▸ About this task: Copy the lines below word for word, leaving the pictures out of your answer.

▸ Entries shown:

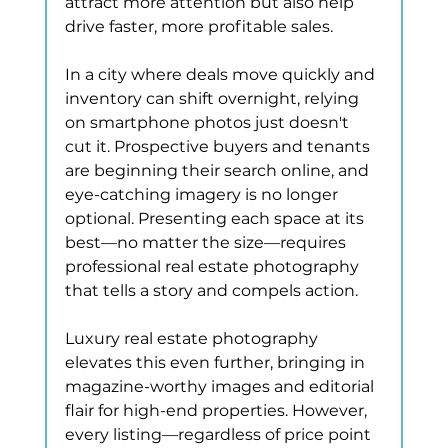
attract more attention but also help 
drive faster, more profitable sales.
In a city where deals move quickly and 
inventory can shift overnight, relying 
on smartphone photos just doesn't 
cut it. Prospective buyers and tenants 
are beginning their search online, and 
eye-catching imagery is no longer 
optional. Presenting each space at its 
best—no matter the size—requires 
professional real estate photography 
that tells a story and compels action.
Luxury real estate photography 
elevates this even further, bringing in 
magazine-worthy images and editorial 
flair for high-end properties. However, 
every listing—regardless of price point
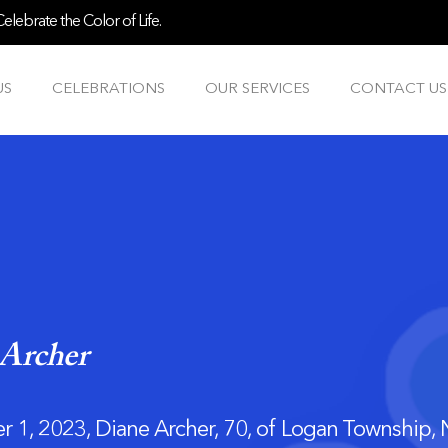
lebrate the Color of Life.
US
CELEBRATIONS
OUR SERVICES
CONTACT US
Archer
 1, 2023, Diane Archer, 70, of Logan Township,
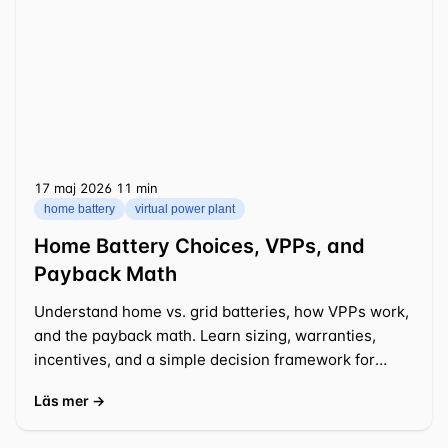
17 maj 2026
⁦11 min⁩
home battery
virtual power plant
Home Battery Choices, VPPs, and
Payback Math
Understand home vs. grid batteries, how VPPs work,
and the payback math. Learn sizing, warranties,
incentives, and a simple decision framework for
2025-2026.
Läs mer →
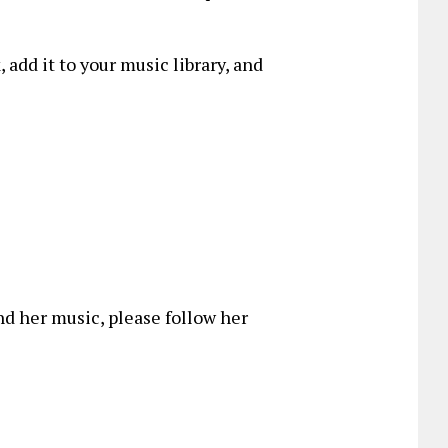
, add it to your music library, and
d her music, please follow her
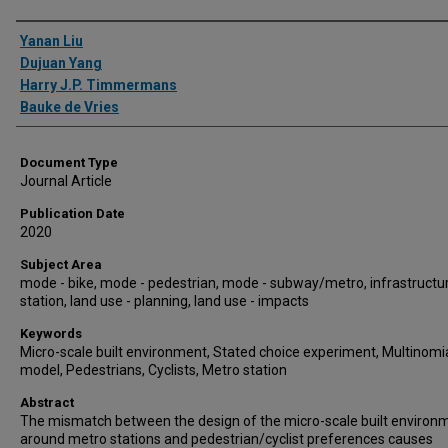
Authors
Yanan Liu
Dujuan Yang
Harry J.P. Timmermans
Bauke de Vries
Document Type
Journal Article
Publication Date
2020
Subject Area
mode - bike, mode - pedestrian, mode - subway/metro, infrastructur
station, land use - planning, land use - impacts
Keywords
Micro-scale built environment, Stated choice experiment, Multinomia
model, Pedestrians, Cyclists, Metro station
Abstract
The mismatch between the design of the micro-scale built environ
around metro stations and pedestrian/cyclist preferences causes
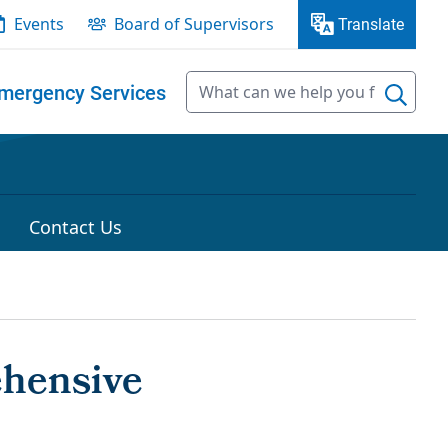
Events
Board of Supervisors
Translate
mergency Services
Contact Us
ehensive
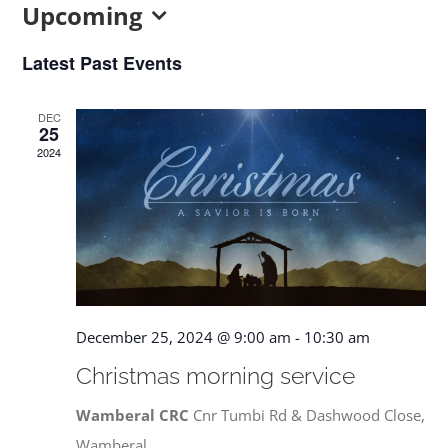
Upcoming
CONTACT US
Select
Latest Past Events
date.
DEC
25
2024
December 25, 2024 @ 9:00 am
-
10:30 am
Christmas morning service
Wamberal CRC
Cnr Tumbi Rd & Dashwood Close,
Wamberal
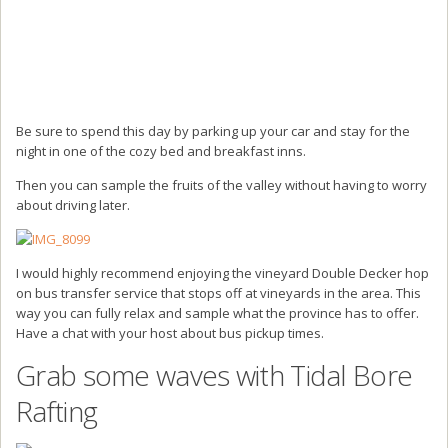
Be sure to spend this day by parking up your car and stay for the
night in one of the cozy bed and breakfast inns.
Then you can sample the fruits of the valley without having to worry
about driving later.
I would highly recommend enjoying the vineyard Double Decker hop
on bus transfer service that stops off at vineyards in the area. This
way you can fully relax and sample what the province has to offer.
Have a chat with your host about bus pickup times.
Grab some waves with Tidal Bore
Rafting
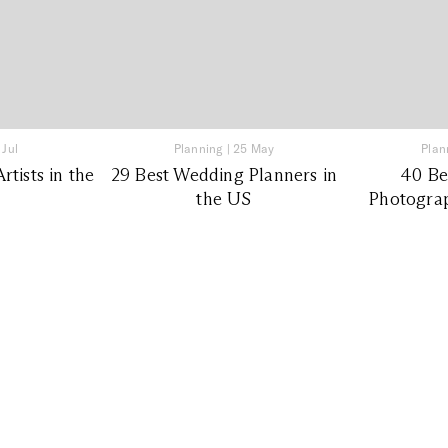
 Jul
Planning
|
25 May
Plan
tists in the
29 Best Wedding Planners in
40 Be
the US
Photograp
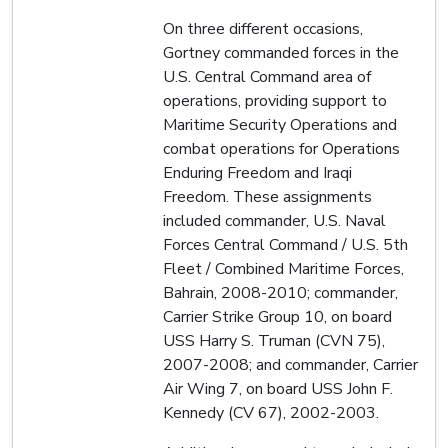
On three different occasions,
Gortney commanded forces in the
U.S. Central Command area of
operations, providing support to
Maritime Security Operations and
combat operations for Operations
Enduring Freedom and Iraqi
Freedom. These assignments
included commander, U.S. Naval
Forces Central Command / U.S. 5th
Fleet / Combined Maritime Forces,
Bahrain, 2008-2010; commander,
Carrier Strike Group 10, on board
USS Harry S. Truman (CVN 75),
2007-2008; and commander, Carrier
Air Wing 7, on board USS John F.
Kennedy (CV 67), 2002-2003.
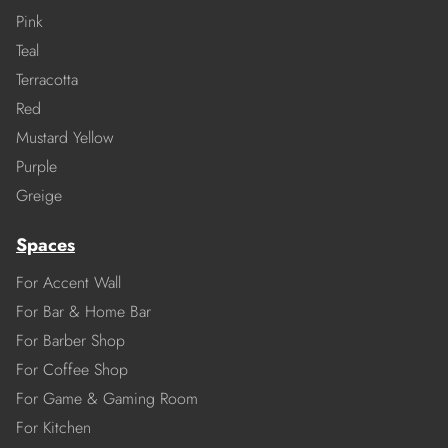
Pink
Teal
Terracotta
Red
Mustard Yellow
Purple
Greige
Spaces
For Accent Wall
For Bar & Home Bar
For Barber Shop
For Coffee Shop
For Game & Gaming Room
For Kitchen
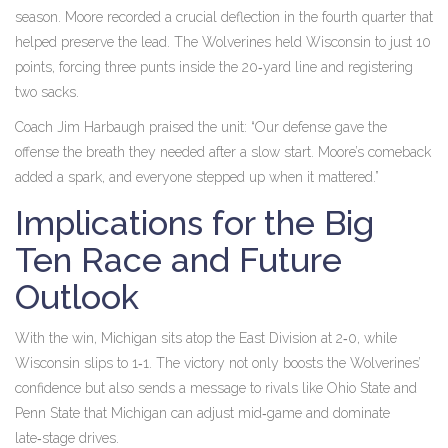
season. Moore recorded a crucial deflection in the fourth quarter that
helped preserve the lead. The Wolverines held Wisconsin to just 10
points, forcing three punts inside the 20‑yard line and registering
two sacks.
Coach Jim Harbaugh praised the unit: “Our defense gave the
offense the breath they needed after a slow start. Moore’s comeback
added a spark, and everyone stepped up when it mattered.”
Implications for the Big
Ten Race and Future
Outlook
With the win, Michigan sits atop the East Division at 2‑0, while
Wisconsin slips to 1‑1. The victory not only boosts the Wolverines’
confidence but also sends a message to rivals like Ohio State and
Penn State that Michigan can adjust mid‑game and dominate
late‑stage drives.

▸ Completed task:
attract more attention but also help 
drive faster, more profitable sales.
In a city where deals move quickly and 
inventory can shift overnight, relying 
on smartphone photos just doesn't 
cut it. Prospective buyers and tenants 
are beginning their search online, and 
eye-catching imagery is no longer 
optional. Presenting each space at its 
best—no matter the size—requires 
professional real estate photography 
that tells a story and compels action.
Luxury real estate photography 
elevates this even further, bringing in 
magazine-worthy images and editorial 
flair for high-end properties. However, 
every listing—regardless of price point
lebrate the Color of Life.
US
CELEBRATIONS
OUR SERVICES
CONTACT US
Archer
 1, 2023, Diane Archer, 70, of Logan Township,
17 maj 2026
⁦11 min⁩
home battery
virtual power plant
Home Battery Choices, VPPs, and
Payback Math
Understand home vs. grid batteries, how VPPs work,
and the payback math. Learn sizing, warranties,
incentives, and a simple decision framework for
2025-2026.
Läs mer →
, add it to your music library, and
d her music, please follow her
Authors
Yanan Liu
Dujuan Yang
Harry J.P. Timmermans
Bauke de Vries
Document Type
Journal Article
Publication Date
2020
Subject Area
mode - bike, mode - pedestrian, mode - subway/metro, infrastructur
station, land use - planning, land use - impacts
Keywords
Micro-scale built environment, Stated choice experiment, Multinomia
model, Pedestrians, Cyclists, Metro station
Abstract
The mismatch between the design of the micro-scale built environ
around metro stations and pedestrian/cyclist preferences causes
Events
Board of Supervisors
Translate
mergency Services
Contact Us
ehensive
Upcoming
CONTACT US
Select
Latest Past Events
date.
DEC
25
2024
December 25, 2024 @ 9:00 am
-
10:30 am
Christmas morning service
Wamberal CRC
Cnr Tumbi Rd & Dashwood Close,
Wamberal
Be sure to spend this day by parking up your car and stay for the
night in one of the cozy bed and breakfast inns.
Then you can sample the fruits of the valley without having to worry
about driving later.
I would highly recommend enjoying the vineyard Double Decker hop
on bus transfer service that stops off at vineyards in the area. This
way you can fully relax and sample what the province has to offer.
Have a chat with your host about bus pickup times.
Grab some waves with Tidal Bore
Rafting
 Jul
Planning
|
25 May
Plan
tists in the
29 Best Wedding Planners in
40 Be
the US
Photograp
On three different occasions,
Gortney commanded forces in the
U.S. Central Command area of
operations, providing support to
Maritime Security Operations and
combat operations for Operations
Enduring Freedom and Iraqi
Freedom. These assignments
included commander, U.S. Naval
Forces Central Command / U.S. 5th
Fleet / Combined Maritime Forces,
Bahrain, 2008-2010; commander,
Carrier Strike Group 10, on board
USS Harry S. Truman (CVN 75),
2007-2008; and commander, Carrier
Air Wing 7, on board USS John F.
Kennedy (CV 67), 2002-2003.
Pink
Teal
Terracotta
Red
Mustard Yellow
Purple
Greige
Spaces
For Accent Wall
For Bar & Home Bar
For Barber Shop
For Coffee Shop
For Game & Gaming Room
For Kitchen
season. Moore recorded a crucial deflection in the fourth quarter that
helped preserve the lead. The Wolverines held Wisconsin to just 10
points, forcing three punts inside the 20‑yard line and registering
two sacks.
Coach Jim Harbaugh praised the unit: “Our defense gave the
offense the breath they needed after a slow start. Moore’s comeback
added a spark, and everyone stepped up when it mattered.”
Implications for the Big
Ten Race and Future
Outlook
With the win, Michigan sits atop the East Division at 2‑0, while
Wisconsin slips to 1‑1. The victory not only boosts the Wolverines’
confidence but also sends a message to rivals like Ohio State and
Penn State that Michigan can adjust mid‑game and dominate
late‑stage drives.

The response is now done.